**WHAT IS REQUIRED**
Could you write out every line of the data below, keeping each one unchanged?

* Start DATA LISTING *

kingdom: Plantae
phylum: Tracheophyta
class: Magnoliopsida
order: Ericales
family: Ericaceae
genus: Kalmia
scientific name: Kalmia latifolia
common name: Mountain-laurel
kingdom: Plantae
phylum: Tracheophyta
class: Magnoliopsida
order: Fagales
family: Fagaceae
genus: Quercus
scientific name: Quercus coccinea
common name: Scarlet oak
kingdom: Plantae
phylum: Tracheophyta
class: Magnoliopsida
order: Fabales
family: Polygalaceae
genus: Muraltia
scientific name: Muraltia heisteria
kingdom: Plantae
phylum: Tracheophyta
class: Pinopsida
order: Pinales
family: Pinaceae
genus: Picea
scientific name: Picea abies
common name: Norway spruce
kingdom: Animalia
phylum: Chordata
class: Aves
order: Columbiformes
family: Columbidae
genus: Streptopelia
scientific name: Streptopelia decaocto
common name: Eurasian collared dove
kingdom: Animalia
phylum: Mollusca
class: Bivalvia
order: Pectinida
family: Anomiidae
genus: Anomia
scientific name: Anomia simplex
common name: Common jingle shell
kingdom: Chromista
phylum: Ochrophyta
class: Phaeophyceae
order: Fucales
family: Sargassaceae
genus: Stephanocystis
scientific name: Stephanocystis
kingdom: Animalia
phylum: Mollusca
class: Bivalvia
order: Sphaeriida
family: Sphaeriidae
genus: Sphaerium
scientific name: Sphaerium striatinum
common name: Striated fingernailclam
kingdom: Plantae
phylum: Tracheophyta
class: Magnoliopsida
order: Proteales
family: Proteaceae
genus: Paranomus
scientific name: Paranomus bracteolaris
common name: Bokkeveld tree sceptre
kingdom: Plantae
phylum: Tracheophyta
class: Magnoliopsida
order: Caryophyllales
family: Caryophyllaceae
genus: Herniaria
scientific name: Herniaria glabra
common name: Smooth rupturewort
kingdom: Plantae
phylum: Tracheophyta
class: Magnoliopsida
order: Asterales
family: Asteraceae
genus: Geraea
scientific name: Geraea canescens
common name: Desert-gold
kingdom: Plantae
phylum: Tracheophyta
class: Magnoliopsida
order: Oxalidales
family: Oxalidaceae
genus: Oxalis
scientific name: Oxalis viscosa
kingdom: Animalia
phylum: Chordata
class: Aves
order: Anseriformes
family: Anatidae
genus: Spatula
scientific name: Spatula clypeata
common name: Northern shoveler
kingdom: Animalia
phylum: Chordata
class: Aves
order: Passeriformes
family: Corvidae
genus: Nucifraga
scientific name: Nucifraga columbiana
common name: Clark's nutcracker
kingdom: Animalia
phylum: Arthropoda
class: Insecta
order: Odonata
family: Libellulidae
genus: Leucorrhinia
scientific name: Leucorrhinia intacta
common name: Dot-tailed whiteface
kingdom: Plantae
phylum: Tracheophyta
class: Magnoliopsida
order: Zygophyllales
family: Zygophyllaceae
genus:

* End DATA LISTING *

**EXERCISE RESULT**
kingdom: Plantae
phylum: Tracheophyta
class: Magnoliopsida
order: Ericales
family: Ericaceae
genus: Kalmia
scientific name: Kalmia latifolia
common name: Mountain-laurel
kingdom: Plantae
phylum: Tracheophyta
class: Magnoliopsida
order: Fagales
family: Fagaceae
genus: Quercus
scientific name: Quercus coccinea
common name: Scarlet oak
kingdom: Plantae
phylum: Tracheophyta
class: Magnoliopsida
order: Fabales
family: Polygalaceae
genus: Muraltia
scientific name: Muraltia heisteria
kingdom: Plantae
phylum: Tracheophyta
class: Pinopsida
order: Pinales
family: Pinaceae
genus: Picea
scientific name: Picea abies
common name: Norway spruce
kingdom: Animalia
phylum: Chordata
class: Aves
order: Columbiformes
family: Columbidae
genus: Streptopelia
scientific name: Streptopelia decaocto
common name: Eurasian collared dove
kingdom: Animalia
phylum: Mollusca
class: Bivalvia
order: Pectinida
family: Anomiidae
genus: Anomia
scientific name: Anomia simplex
common name: Common jingle shell
kingdom: Chromista
phylum: Ochrophyta
class: Phaeophyceae
order: Fucales
family: Sargassaceae
genus: Stephanocystis
scientific name: Stephanocystis
kingdom: Animalia
phylum: Mollusca
class: Bivalvia
order: Sphaeriida
family: Sphaeriidae
genus: Sphaerium
scientific name: Sphaerium striatinum
common name: Striated fingernailclam
kingdom: Plantae
phylum: Tracheophyta
class: Magnoliopsida
order: Proteales
family: Proteaceae
genus: Paranomus
scientific name: Paranomus bracteolaris
common name: Bokkeveld tree sceptre
kingdom: Plantae
phylum: Tracheophyta
class: Magnoliopsida
order: Caryophyllales
family: Caryophyllaceae
genus: Herniaria
scientific name: Herniaria glabra
common name: Smooth rupturewort
kingdom: Plantae
phylum: Tracheophyta
class: Magnoliopsida
order: Asterales
family: Asteraceae
genus: Geraea
scientific name: Geraea canescens
common name: Desert-gold
kingdom: Plantae
phylum: Tracheophyta
class: Magnoliopsida
order: Oxalidales
family: Oxalidaceae
genus: Oxalis
scientific name: Oxalis viscosa
kingdom: Animalia
phylum: Chordata
class: Aves
order: Anseriformes
family: Anatidae
genus: Spatula
scientific name: Spatula clypeata
common name: Northern shoveler
kingdom: Animalia
phylum: Chordata
class: Aves
order: Passeriformes
family: Corvidae
genus: Nucifraga
scientific name: Nucifraga columbiana
common name: Clark's nutcracker
kingdom: Animalia
phylum: Arthropoda
class: Insecta
order: Odonata
family: Libellulidae
genus: Leucorrhinia
scientific name: Leucorrhinia intacta
common name: Dot-tailed whiteface
kingdom: Plantae
phylum: Tracheophyta
class: Magnoliopsida
order: Zygophyllales
family: Zygophyllaceae
genus:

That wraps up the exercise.